Enfin, nous sommes également référencés sur le site du Consulat de France à Bruxelles et présents sur le réseau social LinkedIn.

-Quelles sont les liens existants entre votre association et les autorités françaises en Belgique ?

Nous avons eu l’occasion d’être sollicité par le Consulat général pour la participation à un forum des associations françaises en Belgique. Cet évènement a permis de rencontrer d’autres membres d’associations françaises et de tisser du lien entre notre communauté, notamment via des tables rondes fortes utiles.

-Quelles sont les difficultés qu’éprouve votre association ?

Nous ne rencontrons pas véritablement de difficultés mais nous avons des objectifs que l’on aimerait atteindre. Beaucoup de belges ont suivi un cursus à l’ESCP mais lors de leur retour en Belgique, peu entretiennent des liens avec l’alumni. Nous nous efforçons donc de communiquer avec eux et nous avons aujourd’hui de plus en plus de membres belges dont Aurore Versèle, faisant partie du bureau de l’association.

-Gardez-vous des liens étroits avec la direction de l’ESCP ?

Nous pouvons toujours en cas de besoin faire appel au siège à Paris. Nous avons participé début janvier à un salon sur les écoles et les études, organisé au sein du Lycée Français Jean Monnet à Bruxelles. Nous avons pu à cette occasion avoir le soutien de la direction à Paris pour nous fournir des brochures et de la documentation à destination des élèves et de leurs parents. Bruxelles est proche de Paris mais nous nous sentons malgré tout ici au carrefour de l’Europe.
Nous bénéficions également de l’aide des Chambres de commerce. La représentation auprès de l’Union Européenne de la Chambre de commerce de Paris-Ile de France accueille souvent nos évènements.
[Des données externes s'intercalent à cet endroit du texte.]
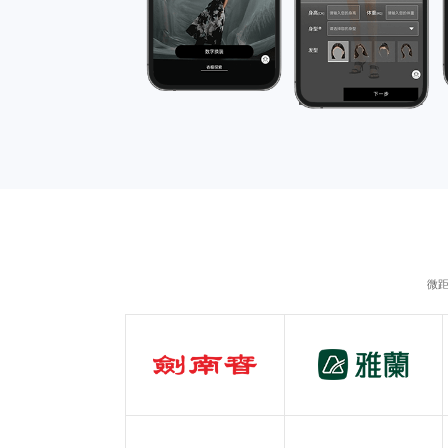
传H5
微距
剑南春
雅兰
白酒行业
服装行业
五粮液
百事可乐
-Entrainez-vous des liens avec les autres alumni à l’étranger ?

En raison de la distance, nous n’entretenons pas de liens directs avec les autres alumni partout dans le monde mais nous nous enrichissons de leurs expériences à travers nos membres qui voyagent beaucoup. Nous sommes toujours ouverts aux échanges. Notre communauté française en Belgique est très active et ce n’est pas prêt de s’arrêter !

-Quels conseils donneriez-vous aux Français qui souhaitent s’installer en Belgique et aux anciens élèves d’ECSP qui arrivent en Belgique ?
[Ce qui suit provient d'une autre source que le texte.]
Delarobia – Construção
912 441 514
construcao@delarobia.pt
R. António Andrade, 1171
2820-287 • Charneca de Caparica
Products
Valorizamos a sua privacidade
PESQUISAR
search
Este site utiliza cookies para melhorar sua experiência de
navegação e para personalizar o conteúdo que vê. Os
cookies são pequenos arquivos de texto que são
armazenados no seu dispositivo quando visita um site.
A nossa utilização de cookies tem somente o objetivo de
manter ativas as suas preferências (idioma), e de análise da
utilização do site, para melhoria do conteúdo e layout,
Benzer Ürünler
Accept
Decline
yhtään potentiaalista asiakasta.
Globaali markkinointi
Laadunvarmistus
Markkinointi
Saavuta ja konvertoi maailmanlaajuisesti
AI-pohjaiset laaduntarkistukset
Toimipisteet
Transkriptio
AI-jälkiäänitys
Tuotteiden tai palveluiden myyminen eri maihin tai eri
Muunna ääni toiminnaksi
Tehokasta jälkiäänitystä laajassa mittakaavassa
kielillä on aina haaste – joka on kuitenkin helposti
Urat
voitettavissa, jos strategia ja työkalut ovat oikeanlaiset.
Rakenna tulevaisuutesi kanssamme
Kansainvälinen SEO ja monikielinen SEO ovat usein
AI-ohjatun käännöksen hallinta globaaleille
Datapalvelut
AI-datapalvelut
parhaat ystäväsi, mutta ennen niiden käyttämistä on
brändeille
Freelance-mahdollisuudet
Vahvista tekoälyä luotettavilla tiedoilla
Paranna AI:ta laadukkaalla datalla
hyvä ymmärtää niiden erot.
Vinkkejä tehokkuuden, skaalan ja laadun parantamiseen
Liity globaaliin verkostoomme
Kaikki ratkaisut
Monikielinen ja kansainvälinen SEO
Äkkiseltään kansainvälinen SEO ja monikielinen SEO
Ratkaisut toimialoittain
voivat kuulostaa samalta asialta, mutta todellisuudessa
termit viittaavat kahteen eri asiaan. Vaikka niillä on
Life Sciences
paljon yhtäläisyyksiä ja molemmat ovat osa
Ne croyez pas que si on parle Français ici, la Belgique fonctionne comme la France. Tous ceux qui vivent en Belgique s’en rendent rapidement compte. De très nombreuses associations françaises existent en Belgique dans des domaines très variés, alors n’hésitez pas à les rapprocher. Bien que proche géographiquement de ma France, c’est toujours un plus de pouvoir s’entraider au-delà de nos frontières.

Cet entretien a été réalisé dans les locaux de deux organismes : Horeca formation Bruxelles et le Centre de Référence Professionnel Bruxellois pour le secteur Horeca (Horeca Bipro). Ce sont deux organismes créés par les différents acteurs de l’emploi et de la formation à Bruxelles. Ce secteur d’activité est identifié comme indispensable pour les bruxellois puisque plus de 29000 personnes travaillent dans l’Horeca sur la région de Bruxelles et on compte plus de 6000 établissements Horeca. Près de 3000 personnes participent chaque année aux formations données en ces lieux.